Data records
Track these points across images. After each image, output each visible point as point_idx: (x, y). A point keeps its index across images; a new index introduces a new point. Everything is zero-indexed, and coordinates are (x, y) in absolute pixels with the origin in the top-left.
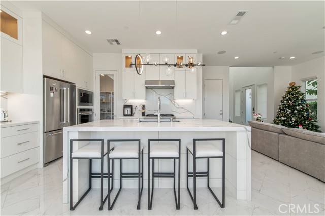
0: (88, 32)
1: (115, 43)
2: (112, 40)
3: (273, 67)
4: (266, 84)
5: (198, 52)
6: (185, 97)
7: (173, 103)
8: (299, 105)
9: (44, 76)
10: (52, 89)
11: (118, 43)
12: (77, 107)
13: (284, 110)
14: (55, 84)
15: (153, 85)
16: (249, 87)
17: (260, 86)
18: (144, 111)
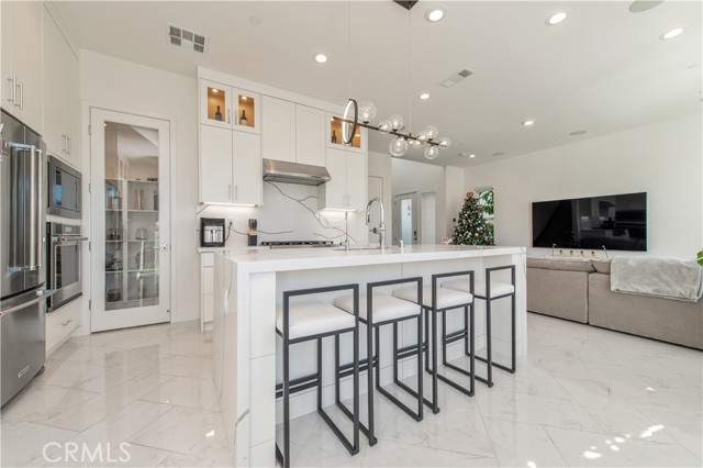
1: (188, 44)
2: (187, 34)
3: (445, 168)
4: (433, 193)
7: (317, 216)
8: (479, 225)
11: (200, 48)
13: (463, 233)
16: (406, 195)
17: (424, 195)
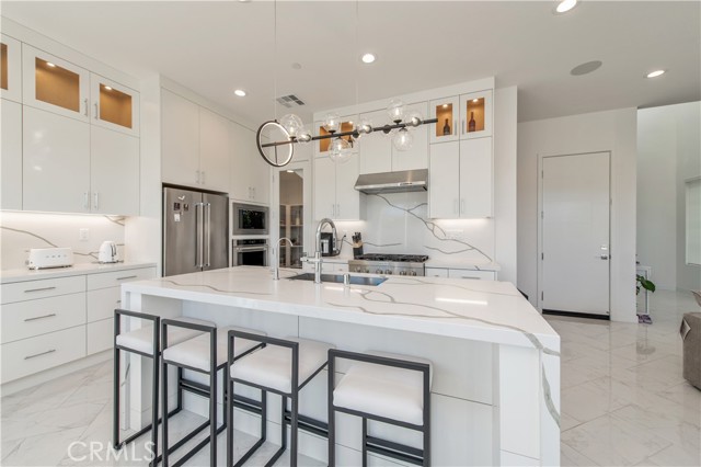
0: (240, 93)
1: (293, 102)
2: (285, 98)
5: (499, 84)
6: (460, 211)
7: (431, 226)
9: (164, 185)
10: (177, 206)
11: (300, 103)
12: (232, 237)
14: (182, 197)
15: (371, 187)
18: (357, 246)
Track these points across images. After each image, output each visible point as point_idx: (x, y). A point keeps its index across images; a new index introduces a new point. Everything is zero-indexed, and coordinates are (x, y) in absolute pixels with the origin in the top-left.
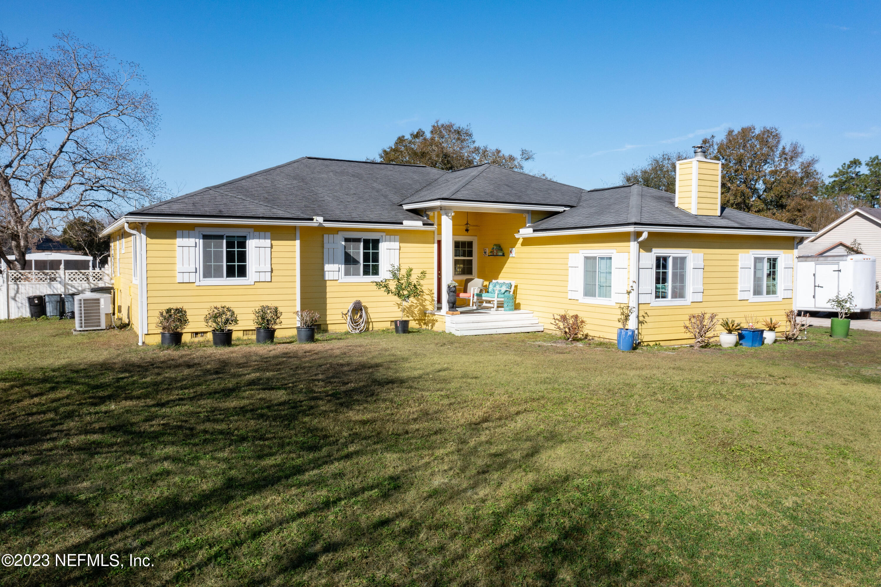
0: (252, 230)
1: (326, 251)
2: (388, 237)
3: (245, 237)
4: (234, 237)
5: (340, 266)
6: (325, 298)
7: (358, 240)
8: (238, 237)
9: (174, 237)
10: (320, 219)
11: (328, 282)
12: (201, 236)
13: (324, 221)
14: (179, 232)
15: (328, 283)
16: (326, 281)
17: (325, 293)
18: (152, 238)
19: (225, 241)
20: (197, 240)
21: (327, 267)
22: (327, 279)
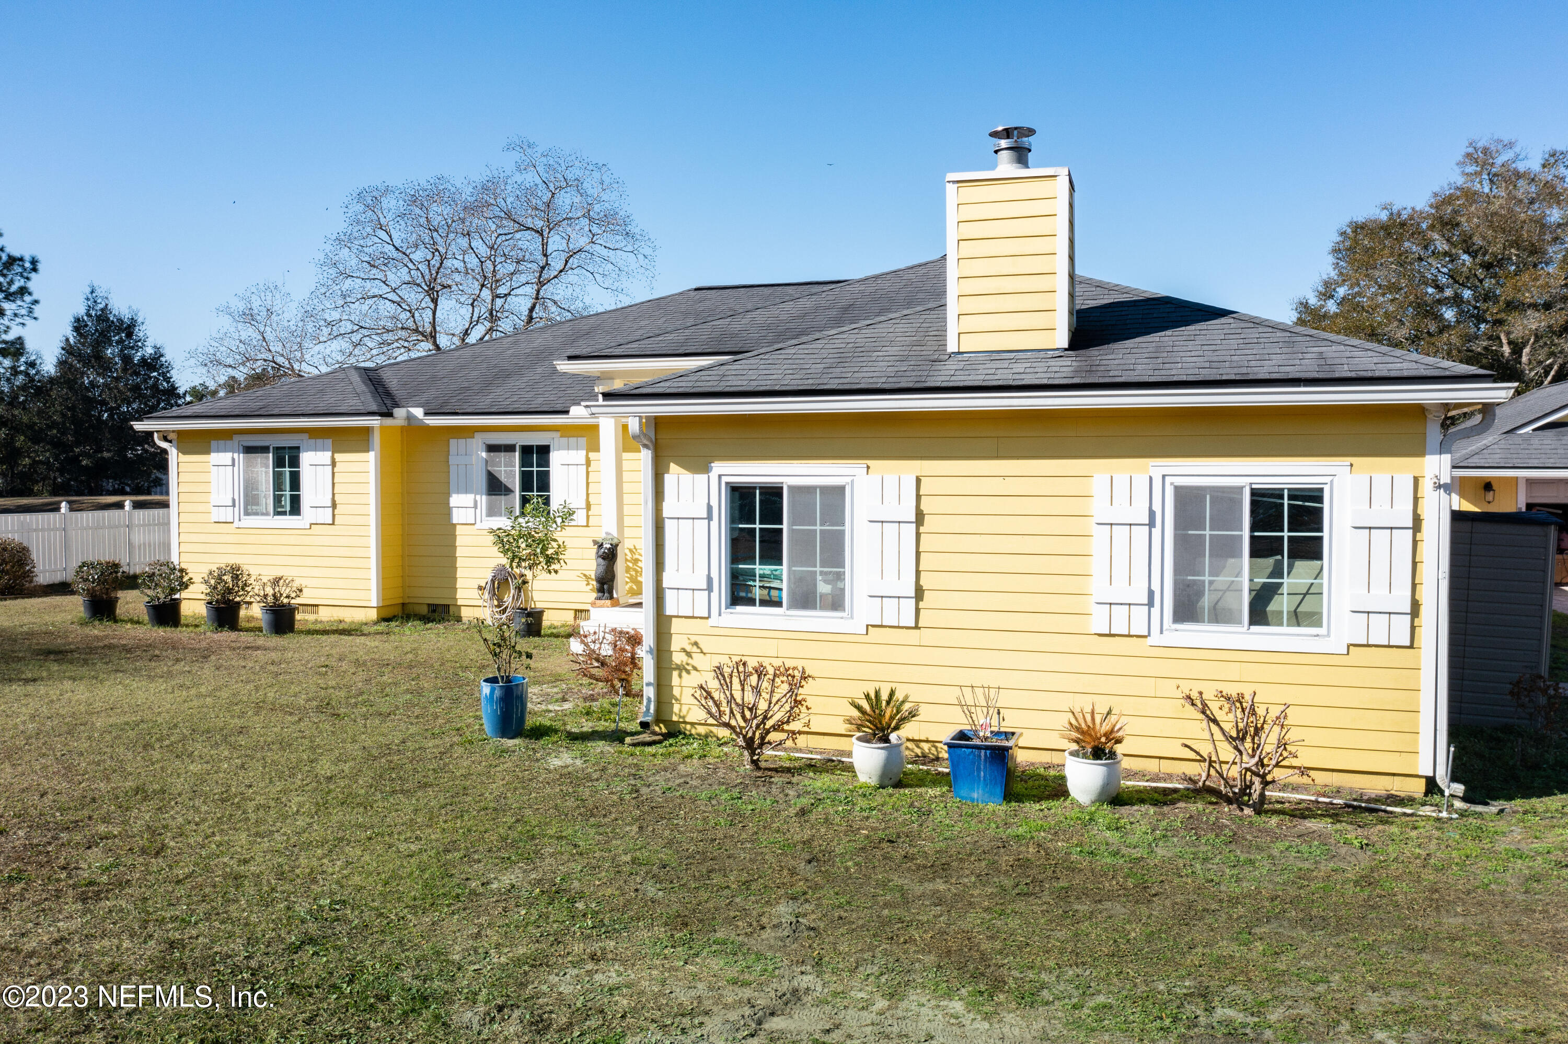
0: (306, 436)
1: (453, 469)
2: (564, 440)
3: (298, 448)
4: (284, 448)
5: (478, 497)
6: (454, 558)
7: (510, 448)
8: (290, 448)
9: (207, 451)
10: (418, 412)
11: (458, 527)
12: (241, 448)
13: (426, 414)
14: (214, 444)
15: (459, 530)
16: (455, 525)
17: (454, 547)
18: (184, 453)
19: (271, 455)
20: (236, 455)
21: (456, 500)
22: (455, 521)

▶ [TASK] Reproduce the data above word for word, from its first line through the line containing "10: (52, 89)". Leave the pictures out of your answer.

▶ [TASK SOLUTION]
Track these points across images. After each image, output each visible point as point_idx: (x, y). A point keeps its index across images; a new index introduces a new point. Everything is zero-indexed, and coordinates are (x, y) in absolute pixels with the origin in the top-left.
0: (88, 32)
1: (115, 43)
2: (112, 40)
3: (273, 67)
4: (266, 84)
5: (198, 52)
6: (185, 97)
7: (173, 103)
8: (299, 105)
9: (44, 76)
10: (52, 89)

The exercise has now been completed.